Extracted data entries
------------------------------------------------------------

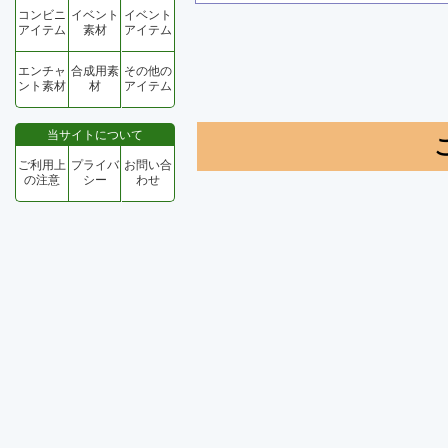
コンビニ
イベント
イベント
アイテム
素材
アイテム
エンチャ
合成用素
その他の
ント素材
材
アイテム
当サイトについて
ご利用上
プライバ
お問い合
の注意
シー
わせ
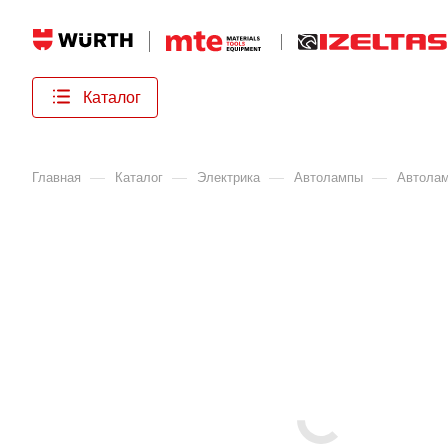
Каталог
—
—
—
—
Главная
Каталог
Электрика
Автолампы
Автола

------------------------------------------------------------

Leave the pictures out and print every record exactly.

コンビニ
イベント
イベント
アイテム
素材
アイテム
エンチャ
合成用素
その他の
ント素材
材
アイテム
当サイトについて
ご利用上
プライバ
お問い合
の注意
シー
わせ
Каталог
—
—
—
—
Главная
Каталог
Электрика
Автолампы
Автола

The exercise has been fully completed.